Here we go again. It looks like the debt ceiling is going to become a problem in the coming months. It’s ridiculous, and I’ll tell you why. The only reason this debate even occurs is because the Congress has ALREADY decided on a certain allotment of spending. So Congress votes to pass XYZ spending for the future and then later on, we hit this fictitious constraint where Congress then turns around and says, “wait a minute, that’s too much spending!” I’ve compared this to eating a bunch of cheese pizzas, tying your intestine in a knot and then threatening your stomach not to digest the food because it might kill you. It goes without saying that this would be incredibly stupid.

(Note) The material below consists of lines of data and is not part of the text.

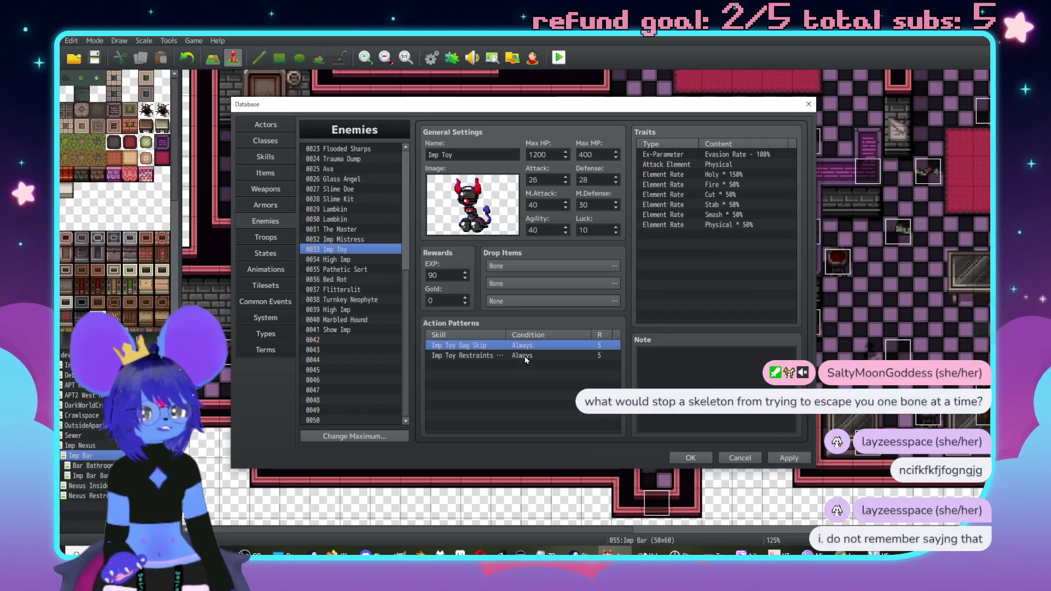
double_click(572, 346)
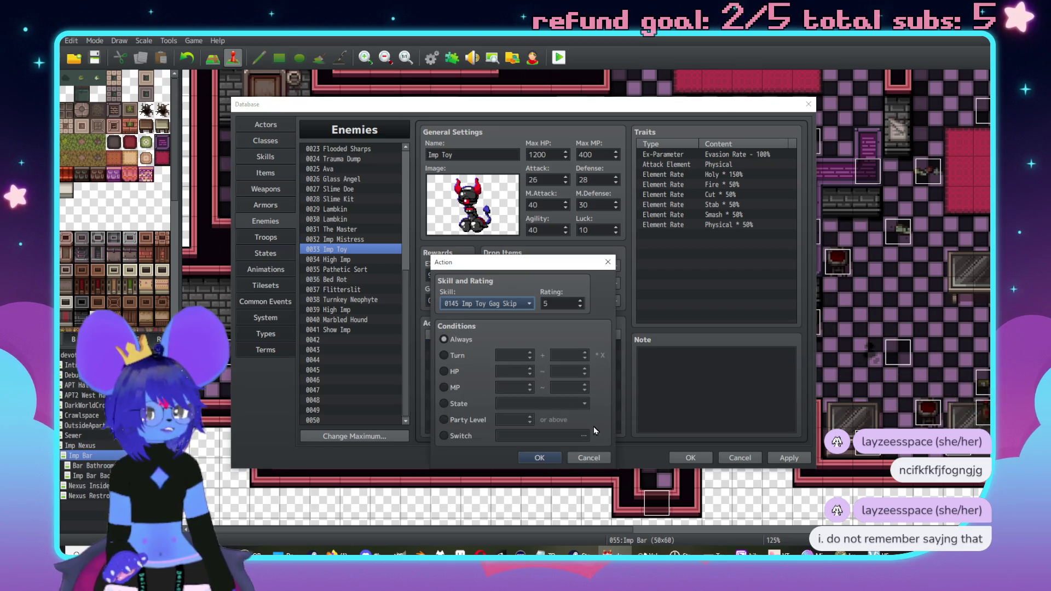
left_click(605, 459)
double_click(534, 356)
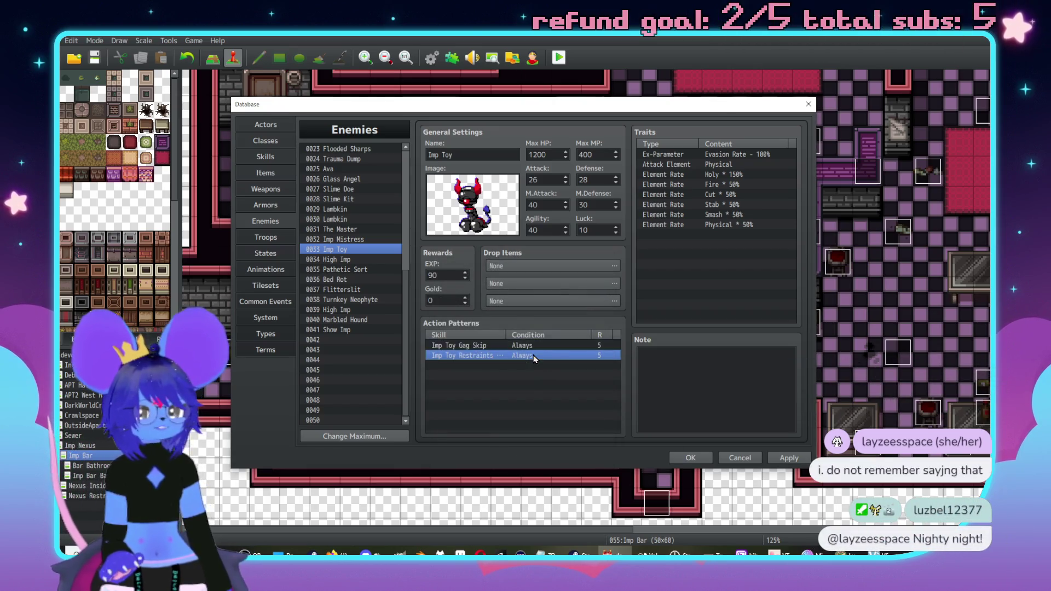
left_click(604, 459)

Anyhow, silly debates deserve silly solutions. And the trillion dollar platinum coin proves just how silly this whole debate is. But this is a very serious matter and if push comes to shove, this is a loophole that should be implemented. In short, the U.S. Treasury could order the U.S. Mint to create a platinum coin of any denomination, deposit it in the Fed’s account, and the Fed could then retire some portion of the national debt in what is essentially an exchange of the bonds they hold for the coin. Then the government spends the money they were already told (by themselves) to spend, and we don’t get held hostage by the very same government.
Banking guru and MR co-founder JKH has a superb post up at the MR site regarding the mechanics behind the platinum coin. It’s a short and simple piece, but it highlights the simple reality here. He calls it “platinum coin easing.” In essence, the monetary dynamics are simple. The coin would replace some of the bonds that the Fed currently holds, solving three issues:
1) A non-inflationary way for the U.S. Government to spend.
2) It circumvents the debt ceiling by effectively reducing the debt balance by $1T.
3) It’s a completely legal workaround.
I know, I know. The whole thing sounds like a bad theory from the Zimbabwean central bank. But the simple reality is that this isn’t inflationary, and is a rather simple way around a very silly constraint. But as silly as this solution might sound, this is serious stuff because the U.S. Congress shouldn’t be allowed to play Russian Roulette with the U.S. monetary system just because they don’t like the bills they already passed. I’m totally in favor of a debate about government spending and efficiency, but holding the U.S. economy hostage in this manner once every six months is totally unacceptable. And if it happens again, the President and Treasury Secretary should very seriously consider this solution.
NB – Just in case anyone was curious, this policy loophole was discovered by fellow MR co-founder & attorney Carlos Mucha.